### Your goal
Write the records out exactly, so that no picture remains in the copy.
---+---
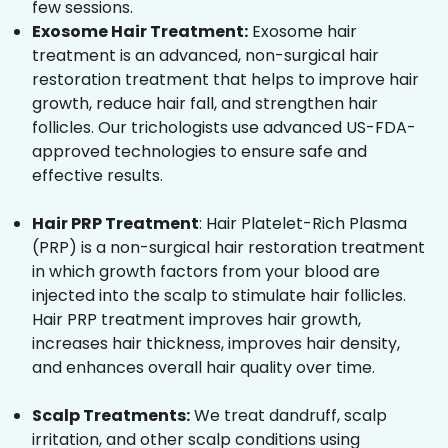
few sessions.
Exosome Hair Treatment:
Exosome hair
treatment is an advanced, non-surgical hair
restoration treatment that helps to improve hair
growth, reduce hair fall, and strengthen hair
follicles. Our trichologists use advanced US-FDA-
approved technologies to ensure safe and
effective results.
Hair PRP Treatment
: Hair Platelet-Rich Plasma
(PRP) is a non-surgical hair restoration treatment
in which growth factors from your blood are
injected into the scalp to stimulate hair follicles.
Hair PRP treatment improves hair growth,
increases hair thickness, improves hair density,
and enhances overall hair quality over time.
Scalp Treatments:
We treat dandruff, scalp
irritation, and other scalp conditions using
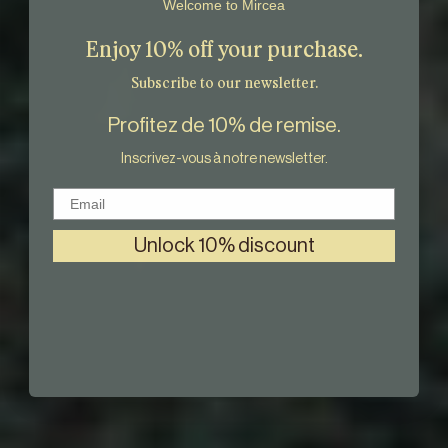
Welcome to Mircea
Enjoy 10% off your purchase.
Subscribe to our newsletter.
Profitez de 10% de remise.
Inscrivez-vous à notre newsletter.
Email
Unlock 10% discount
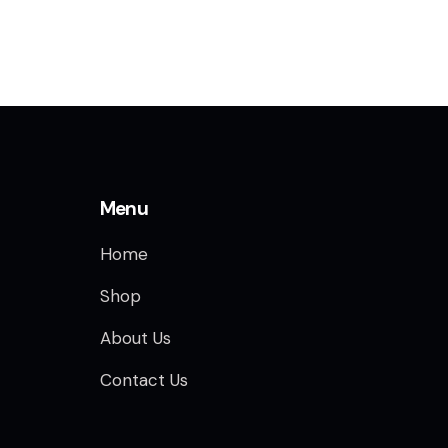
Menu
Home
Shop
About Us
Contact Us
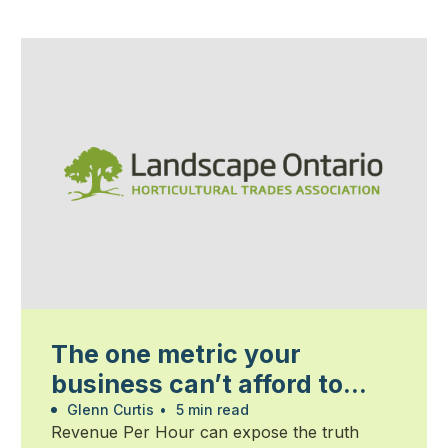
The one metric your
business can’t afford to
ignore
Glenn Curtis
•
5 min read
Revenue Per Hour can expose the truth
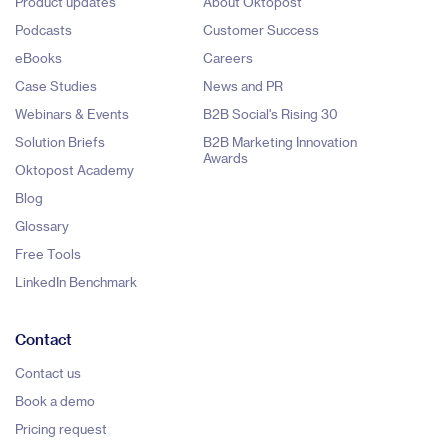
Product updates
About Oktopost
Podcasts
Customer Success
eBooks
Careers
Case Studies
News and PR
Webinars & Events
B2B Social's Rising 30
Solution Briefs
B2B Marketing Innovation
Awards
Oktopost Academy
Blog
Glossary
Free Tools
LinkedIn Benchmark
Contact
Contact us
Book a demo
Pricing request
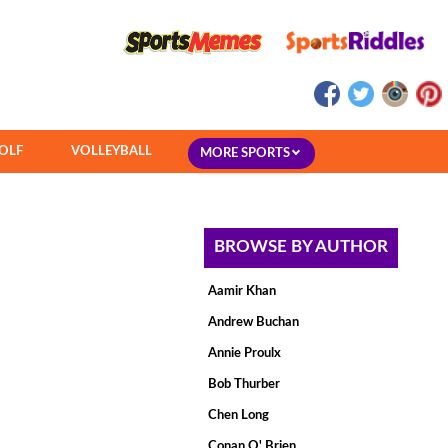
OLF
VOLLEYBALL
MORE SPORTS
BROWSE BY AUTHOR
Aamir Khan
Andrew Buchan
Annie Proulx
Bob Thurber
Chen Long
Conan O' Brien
---+---
### Worked solution
few sessions.
Exosome Hair Treatment:
Exosome hair
treatment is an advanced, non-surgical hair
restoration treatment that helps to improve hair
growth, reduce hair fall, and strengthen hair
follicles. Our trichologists use advanced US-FDA-
approved technologies to ensure safe and
effective results.
Hair PRP Treatment
: Hair Platelet-Rich Plasma
(PRP) is a non-surgical hair restoration treatment
in which growth factors from your blood are
injected into the scalp to stimulate hair follicles.
Hair PRP treatment improves hair growth,
increases hair thickness, improves hair density,
and enhances overall hair quality over time.
Scalp Treatments:
We treat dandruff, scalp
irritation, and other scalp conditions using
Welcome to Mircea
Enjoy 10% off your purchase.
Subscribe to our newsletter.
Profitez de 10% de remise.
Inscrivez-vous à notre newsletter.
Email
Unlock 10% discount
Menu
Home
Shop
About Us
Contact Us
The one metric your
business can’t afford to
ignore
Glenn Curtis
•
5 min read
Revenue Per Hour can expose the truth
Product updates
About Oktopost
Podcasts
Customer Success
eBooks
Careers
Case Studies
News and PR
Webinars & Events
B2B Social's Rising 30
Solution Briefs
B2B Marketing Innovation
Awards
Oktopost Academy
Blog
Glossary
Free Tools
LinkedIn Benchmark
Contact
Contact us
Book a demo
Pricing request
OLF
VOLLEYBALL
MORE SPORTS
BROWSE BY AUTHOR
Aamir Khan
Andrew Buchan
Annie Proulx
Bob Thurber
Chen Long
Conan O' Brien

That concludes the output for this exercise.